ともにオリコンベストテンランクインンならず。去年ついた客のかなりがもう逃げていた。
で、そのまま右肩下がりの売上で今に至っている。今では宇多田倉木とともに語られていたことが嘘のよう。

というのが外から見た流れなのだが、で、実際この楽曲「Hit On」を聞いてみてどうなのかというと、そんなに悪くない。
「愛情」がいいというのなら、べつに問題ないんじゃないの。むしろ何が悪いのか、と聞きたい。
わたしはカラオケでこの曲歌うよ、難しいけど。

しかし、だからといって完全擁護ってわけじゃないんだよねぇーーー。
なぁんか、むずかゆい感、とゆーか、気恥ずかしい感ってのがあるのよぉーー。
この「Hit On」の歌詞にしたって、
そばに来て比べてみて あなたの周りの女と一緒にしないで
そういつもみたいに簡単に落とせるわけないじゃない わかっているでしょ?

(作詞 小柳ゆき/作曲 松原憲)

とか、どうよ?
どんだけいい女と勘違いしているんだよーー。
プロモもCFも、「どうよ、わたしいい女でしょ」的にオーラを漂わせていたが、鏡をよく見て判断していただきたい。
正直噴飯モノでしょ。「そこにひとりの勘違い女がいる」という感じで。
べつに彼女が容姿に不自由な人だとかそんなことは言いませんが、似合っていないというか、なんか、猿芝居じみているんだねーー。
でもって、その「猿芝居感」は歌唱をはじめパフォーマンスや衣装など彼女の雰囲気全体 に漂ってているのだからたちが悪い。

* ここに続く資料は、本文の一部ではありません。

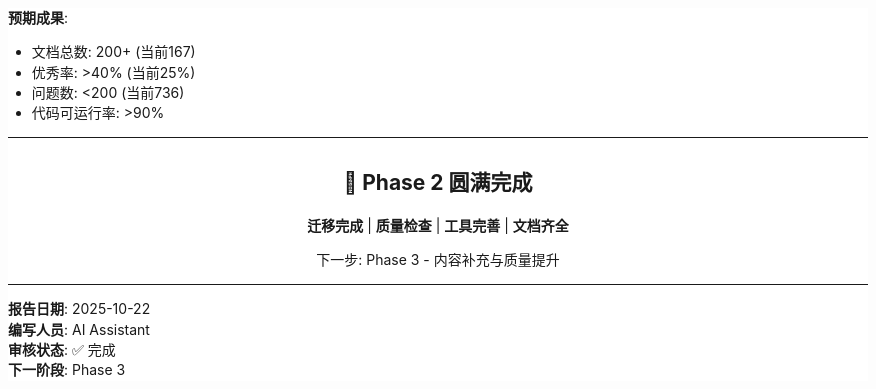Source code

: **预期成果**:

- 文档总数: 200+ (当前167)
- 优秀率: >40% (当前25%)
- 问题数: <200 (当前736)
- 代码可运行率: >90%

---

<div align="center">

## 🎊 Phase 2 圆满完成

**迁移完成** | **质量检查** | **工具完善** | **文档齐全**

下一步: Phase 3 - 内容补充与质量提升

</div>

---

**报告日期**: 2025-10-22  
**编写人员**: AI Assistant  
**审核状态**: ✅ 完成  
**下一阶段**: Phase 3
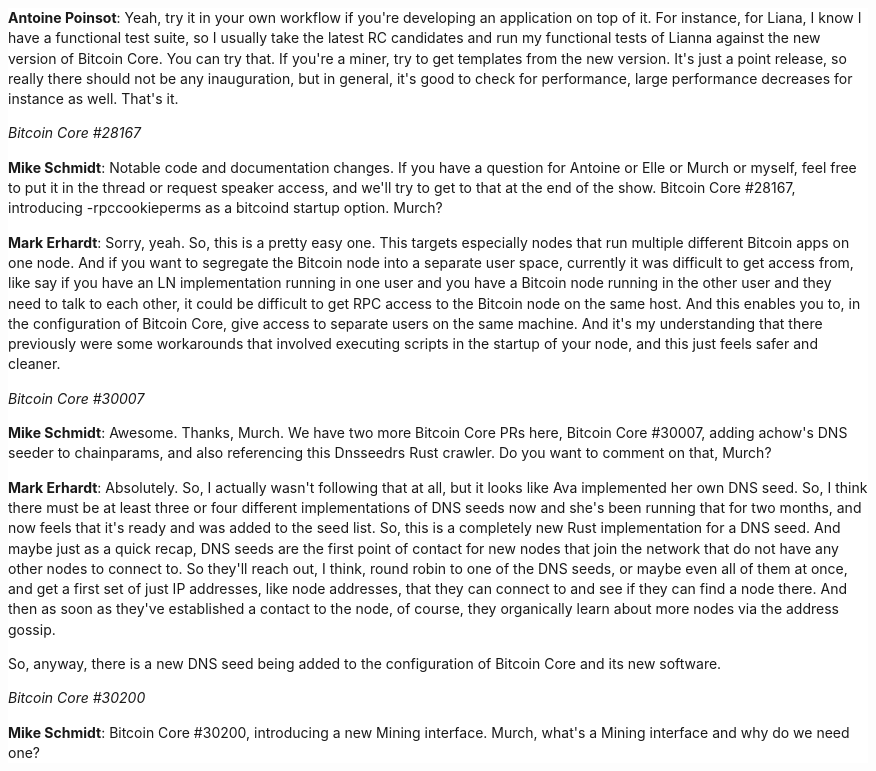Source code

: **Antoine Poinsot**: Yeah, try it in your own workflow if you're developing an
application on top of it.  For instance, for Liana, I know I have a functional
test suite, so I usually take the latest RC candidates and run my functional
tests of Lianna against the new version of Bitcoin Core.  You can try that.  If
you're a miner, try to get templates from the new version.  It's just a point
release, so really there should not be any inauguration, but in general, it's
good to check for performance, large performance decreases for instance as well.
That's it.

_Bitcoin Core #28167_

**Mike Schmidt**: Notable code and documentation changes.  If you have a
question for Antoine or Elle or Murch or myself, feel free to put it in the
thread or request speaker access, and we'll try to get to that at the end of the
show.  Bitcoin Core #28167, introducing -rpccookieperms as a bitcoind startup
option.  Murch?

**Mark Erhardt**: Sorry, yeah.  So, this is a pretty easy one.  This targets
especially nodes that run multiple different Bitcoin apps on one node.  And if
you want to segregate the Bitcoin node into a separate user space, currently it
was difficult to get access from, like say if you have an LN implementation
running in one user and you have a Bitcoin node running in the other user and
they need to talk to each other, it could be difficult to get RPC access to the
Bitcoin node on the same host.  And this enables you to, in the configuration of
Bitcoin Core, give access to separate users on the same machine.  And it's my
understanding that there previously were some workarounds that involved
executing scripts in the startup of your node, and this just feels safer and
cleaner.

_Bitcoin Core #30007_

**Mike Schmidt**: Awesome.  Thanks, Murch.  We have two more Bitcoin Core PRs
here, Bitcoin Core #30007, adding achow's DNS seeder to chainparams, and also
referencing this Dnsseedrs Rust crawler.  Do you want to comment on that, Murch?

**Mark Erhardt**: Absolutely.  So, I actually wasn't following that at all, but
it looks like Ava implemented her own DNS seed.  So, I think there must be at
least three or four different implementations of DNS seeds now and she's been
running that for two months, and now feels that it's ready and was added to the
seed list.  So, this is a completely new Rust implementation for a DNS seed.
And maybe just as a quick recap, DNS seeds are the first point of contact for
new nodes that join the network that do not have any other nodes to connect to.
So they'll reach out, I think, round robin to one of the DNS seeds, or maybe
even all of them at once, and get a first set of just IP addresses, like node
addresses, that they can connect to and see if they can find a node there.  And
then as soon as they've established a contact to the node, of course, they
organically learn about more nodes via the address gossip.

So, anyway, there is a new DNS seed being added to the configuration of Bitcoin
Core and its new software.

_Bitcoin Core #30200_

**Mike Schmidt**: Bitcoin Core #30200, introducing a new Mining interface.
Murch, what's a Mining interface and why do we need one?
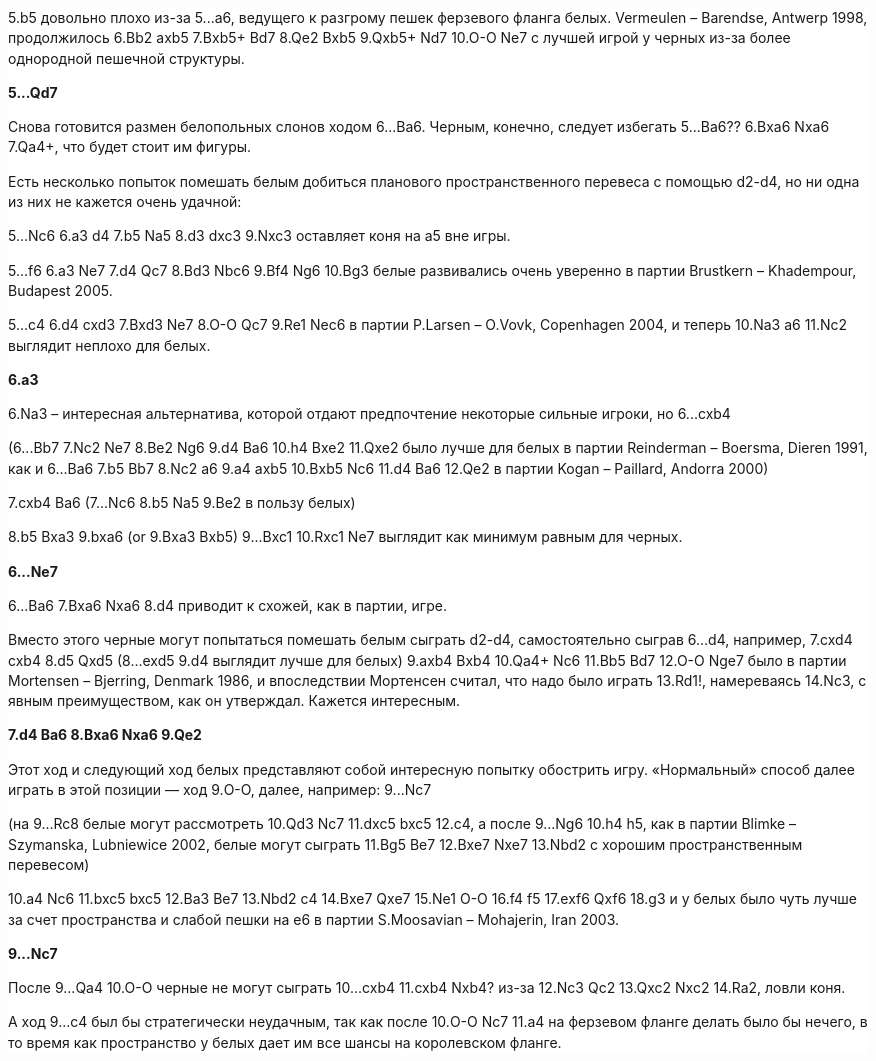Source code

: 5.b5 довольно плохо из-за 5...a6, ведущего к разгрому пешек ферзевого фланга белых. Vermeulen – Barendse, Antwerp 1998, продолжилось 6.Bb2 axb5 7.Bxb5+ Bd7 8.Qe2 Bxb5 9.Qxb5+ Nd7 10.O-O Ne7 с лучшей игрой у черных из-за более однородной пешечной структуры.

**5...Qd7**

Снова готовится размен белопольных слонов ходом 6...Ba6. Черным, конечно, следует избегать 5...Ba6?? 6.Bxa6 Nxa6 7.Qa4+, что будет стоит им фигуры.<addz start="6...Ba6"/>

Есть несколько попыток помешать белым добиться планового пространственного перевеса с помощью d2-d4, но ни одна из них не кажется очень удачной:

5...Nc6 6.a3 d4 7.b5 Na5 8.d3 dxc3 9.Nxc3 оставляет коня на a5 вне игры.

5...f6 6.a3 Ne7 7.d4 Qc7 8.Bd3 Nbc6 9.Bf4 Ng6 10.Bg3 белые развивались очень уверенно в партии Brustkern – Khadempour, Budapest 2005.

5...c4 6.d4 cxd3 7.Bxd3 Ne7 8.O-O Qc7 9.Re1 Nec6 в партии P.Larsen – O.Vovk, Copenhagen 2004, и теперь 10.Na3 a6 11.Nc2 выглядит неплохо для белых.

**6.a3**

6.Na3 – интересная альтернатива, которой отдают предпочтение некоторые сильные игроки, но 6...cxb4

(6...Bb7 7.Nc2 Ne7 8.Be2 Ng6 9.d4 Ba6 10.h4 Bxe2 11.Qxe2 было лучше для белых в партии Reinderman – Boersma, Dieren 1991, как и 6...Ba6 7.b5 Bb7 8.Nc2 a6 9.a4 axb5 10.Bxb5 Nc6 11.d4 Ba6 12.Qe2 в партии Kogan – Paillard, Andorra 2000)

7.cxb4 Ba6 (7...Nc6 8.b5 Na5 9.Be2 в пользу белых)

8.b5 Bxa3 9.bxa6 (or 9.Bxa3 Bxb5) 9...Bxc1 10.Rxc1 Ne7 выглядит как минимум равным для черных.

**6...Ne7**

6...Ba6 7.Bxa6 Nxa6 8.d4 приводит к схожей, как в партии, игре.

Вместо этого черные могут попытаться помешать белым сыграть d2-d4, самостоятельно сыграв 6...d4, например, 7.cxd4 cxb4 8.d5 Qxd5 (8...exd5 9.d4 выглядит лучше для белых) 9.axb4 Bxb4 10.Qa4+ Nc6 11.Bb5 Bd7 12.O-O Nge7 было в партии Mortensen – Bjerring, Denmark 1986, и впоследствии Мортенсен считал, что надо было играть 13.Rd1!, намереваясь 14.Nc3, с явным преимуществом, как он утверждал. Кажется интересным.<addz start="14.Nc3"/>

**7.d4 Ba6 8.Bxa6 Nxa6 9.Qe2**

Этот ход и следующий ход белых представляют собой интересную попытку обострить игру. «Нормальный» способ далее играть в этой позиции — ход 9.O-O, далее, например: 9...Nc7

(на 9...Rc8 белые могут рассмотреть 10.Qd3 Nc7 11.dxc5 bxc5 12.c4, а после 9...Ng6 10.h4 h5, как в партии Blimke – Szymanska, Lubniewice 2002, белые могут сыграть 11.Bg5 Be7 12.Bxe7 Nxe7 13.Nbd2 с хорошим пространственным перевесом)

10.a4 Nc6 11.bxc5 bxc5 12.Ba3 Be7 13.Nbd2 c4 14.Bxe7 Qxe7 15.Ne1 O-O 16.f4 f5 17.exf6 Qxf6 18.g3 и у белых было чуть лучше за счет пространства и слабой пешки на e6 в партии  S.Moosavian – Mohajerin, Iran 2003.

**9...Nc7**

После 9...Qa4 10.O-O черные не могут сыграть 10...cxb4 11.cxb4 Nxb4? из-за 12.Nc3 Qc2 13.Qxc2 Nxc2 14.Ra2, ловли коня.

А ход 9...c4 был бы стратегически неудачным, так как после 10.O-O Nc7 11.a4 на ферзевом фланге делать было бы нечего, в то время как пространство у белых дает им все шансы на королевском фланге.
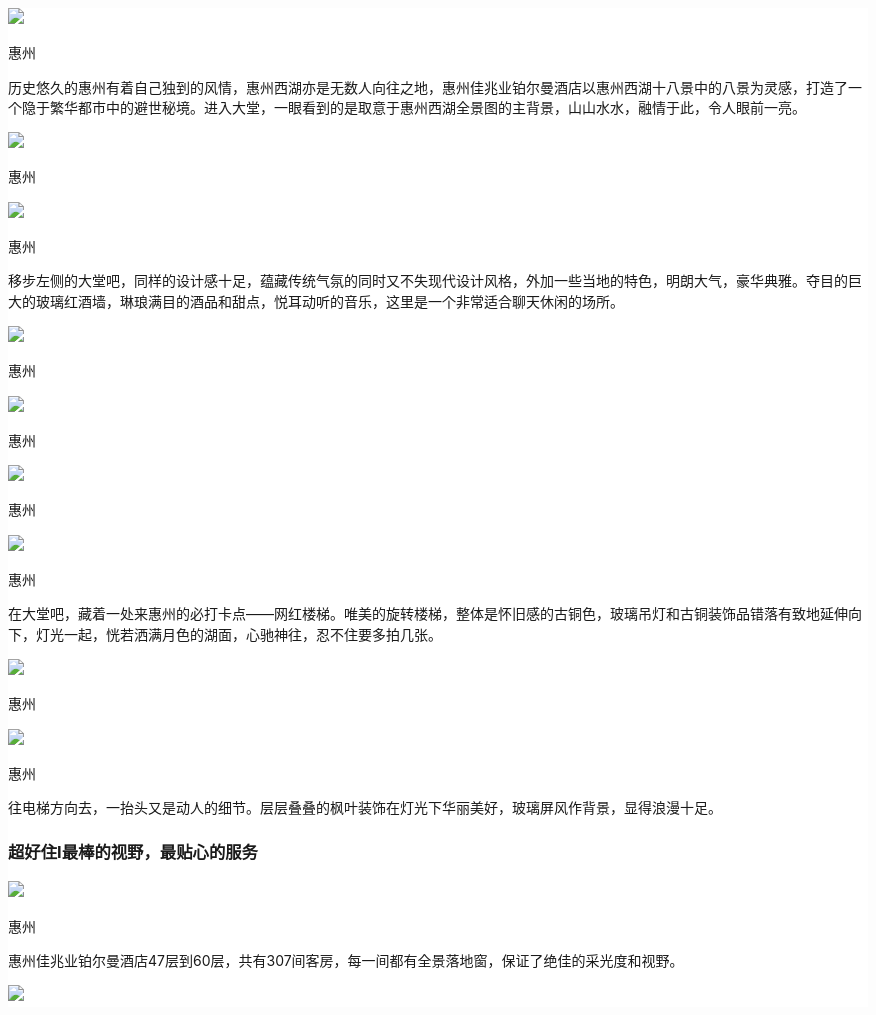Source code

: ![](https://s.tuniu.net/qn/image/4ebbe5c66f5116a888ebf35a0b4fe2f4/ca68ea56-7c52-4e20-ac7d-0429a4015622.jpg?imageView2/2/w/800/h/0)

惠州

历史悠久的惠州有着自己独到的风情，惠州西湖亦是无数人向往之地，惠州佳兆业铂尔曼酒店以惠州西湖十八景中的八景为灵感，打造了一个隐于繁华都市中的避世秘境。进入大堂，一眼看到的是取意于惠州西湖全景图的主背景，山山水水，融情于此，令人眼前一亮。

![](https://s.tuniu.net/qn/image/4ebbe5c66f5116a888ebf35a0b4fe2f4/d3a49573-ee10-406f-8401-9402755accf3.jpg?imageView2/2/w/800/h/0)

惠州

![](https://s.tuniu.net/qn/image/4ebbe5c66f5116a888ebf35a0b4fe2f4/cf4ad5d1-442e-4d16-acf0-349e4aea4081.jpg?imageView2/2/w/800/h/0)

惠州

移步左侧的大堂吧，同样的设计感十足，蕴藏传统气氛的同时又不失现代设计风格，外加一些当地的特色，明朗大气，豪华典雅。夺目的巨大的玻璃红酒墙，琳琅满目的酒品和甜点，悦耳动听的音乐，这里是一个非常适合聊天休闲的场所。

![](https://s.tuniu.net/qn/image/4ebbe5c66f5116a888ebf35a0b4fe2f4/1ca19f5e-1d8f-4701-cb4d-1e6f5e55a73a.jpg?imageView2/2/w/800/h/0)

惠州

![](https://s.tuniu.net/qn/image/4ebbe5c66f5116a888ebf35a0b4fe2f4/5c11d8c2-c91a-4bd8-e1f7-2161020a28b2.jpg?imageView2/2/w/800/h/0)

惠州

![](https://s.tuniu.net/qn/image/4ebbe5c66f5116a888ebf35a0b4fe2f4/d31a7229-db7e-411e-897d-64dc95ff8109.jpg?imageView2/2/w/800/h/0)

惠州

![](https://s.tuniu.net/qn/image/4ebbe5c66f5116a888ebf35a0b4fe2f4/b6887ea6-98c7-4a88-faac-b5adc2958f76.jpg?imageView2/2/w/800/h/0)

惠州

在大堂吧，藏着一处来惠州的必打卡点——网红楼梯。唯美的旋转楼梯，整体是怀旧感的古铜色，玻璃吊灯和古铜装饰品错落有致地延伸向下，灯光一起，恍若洒满月色的湖面，心驰神往，忍不住要多拍几张。

![](https://s.tuniu.net/qn/image/4ebbe5c66f5116a888ebf35a0b4fe2f4/f6ec4af1-e84a-4fad-c89b-3fa92640a037.jpg?imageView2/2/w/800/h/0)

惠州

![](https://s.tuniu.net/qn/image/4ebbe5c66f5116a888ebf35a0b4fe2f4/1f9b3445-4b03-4673-8e30-35af9ee67d21.jpg?imageView2/2/w/800/h/0)

惠州

往电梯方向去，一抬头又是动人的细节。层层叠叠的枫叶装饰在灯光下华丽美好，玻璃屏风作背景，显得浪漫十足。

### 超好住I最棒的视野，最贴心的服务

![](https://s.tuniu.net/qn/image/4ebbe5c66f5116a888ebf35a0b4fe2f4/f048f4bd-d92d-46b7-8310-773ae6f50d20.jpg?imageView2/2/w/800/h/0)

惠州

惠州佳兆业铂尔曼酒店47层到60层，共有307间客房，每一间都有全景落地窗，保证了绝佳的采光度和视野。

![](https://s.tuniu.net/qn/image/4ebbe5c66f5116a888ebf35a0b4fe2f4/25ae3df6-989f-485c-e8fd-73213782d22c.jpg?imageView2/2/w/800/h/0)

そうそう、なんとなく、秋元康プロデュース時の本田美奈子みたいなのよ。
マリリンとか歌ってへそ出して「私はアーティスト」とかいきがっていた頃の。
もっといえばこの「Hit On」て、本田美奈子で言うところの「孤独なハリケーン」的であるとも言える(といってもほとんどの人がわからんわい。つまりはワイルドキャッツ前夜、がけっぷちなのに本人だけは気づかずに突っ走りつづけている状態なのだが、もっとわからんな……)。
本田美奈子も小柳ゆきも実力があることはみとめるけど、その実力の演出方法が問題ありなんだよね。スタッフがあせる気持ちもわかるけど、ここはまあ落ち着けとスタッフにお茶の一杯でも出してあげたくなります。

ま、本田美奈子はその後、舞台に活路を見出したからいいけど、どうするんでしょう小柳ゆき。
今年中の方向転換は必至でしょう。
ただ、長山洋子みたく演歌転向だけは勘弁、あくまでポップスで攻めて欲しいなーー。
あんまりビジュアルにはこだわらずに、歌声も変に凄まずに昔でいえば岩崎宏美あたりの路線で攻めてくれれば一番いいんだけどなぁ。

と思ったら、次曲「Lovin’ you」はナンシー・シナトラのカバーで声も無駄に張り上げず癒し系で攻めてきた。やっぱりね。
とおもったら、これカバーじゃないの??
作曲/渡辺未来 って……。
権利関係は大丈夫かよ。
「パープル・タウン」みたいになっちゃやーよ。